If you ask me, I'll say that my bank is near the grocery store so it's just as easy for me to pop in and deposit checks when I'm driving by, but the real reason is that I don't trust online deposit. It seems too magical. What if it doesn't work? Unless I physically give them my check and watch them run it through the little machine, it feels like I'm just expecting them to take my word for it and put money in my account.

I'm aware that a distrust of new technology is how getting old starts.

However, my 20-year-old recently got a sizable tax refund check and said she wanted to physically go to the bank to deposit it just in case, which made me feel better. But maybe she's also getting old. She already doesn't understand any of the things my middle schooler is coming home and saying is cool.

6


I've been working through a long list of boring tasks that need to be done, including cleaning and fixing the trash can. It took a while and was kind of a gross job, but at least I got to be outside on a nice day. And now the trash can lid closes all the way!

When I was putting everything away afterward, though, I got scared to death. I was rolling up the hose, bent over with my hand on the crank, and suddenly the wheel turned toward me and there was a toad flying at my face from 4 inches away.
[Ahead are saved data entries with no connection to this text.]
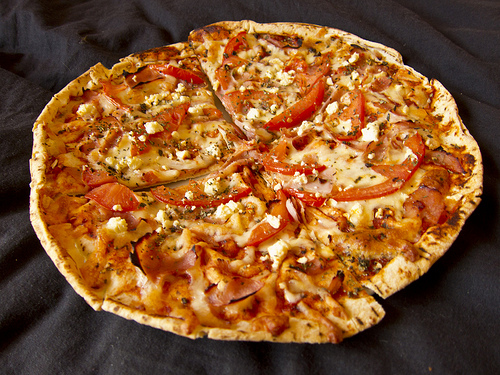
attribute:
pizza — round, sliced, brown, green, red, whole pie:
[16, 14, 493, 352]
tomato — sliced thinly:
[163, 60, 208, 93]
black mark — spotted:
[132, 238, 140, 271]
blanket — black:
[38, 3, 164, 17]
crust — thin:
[364, 262, 423, 287]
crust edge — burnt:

It was a big fat one, too.

7


Remember the tree my third grader brought home for Arbor Day? It may have sat there for over a week, but we finally planted it and it was probably the most thoughtfully we've ever placed one of the Arbor Day trees the school has sent home with each of our 6 kids.

My daughter and I carefully triangulated its position, taking turns having one person standing in the spot and the other person observing it from different angles to see if we liked how it looked. And then I planted it with my son that day.

"When it gets big, will it be a good climbing tree?" he asked.

"For your kids, maybe," I answered.

He looked almost as disappointed as when I was wondering out loud if the fully mature tree would take up too much of the yard and Phillip said, "Don't worry about it, we'll be basically dead by then, anyway."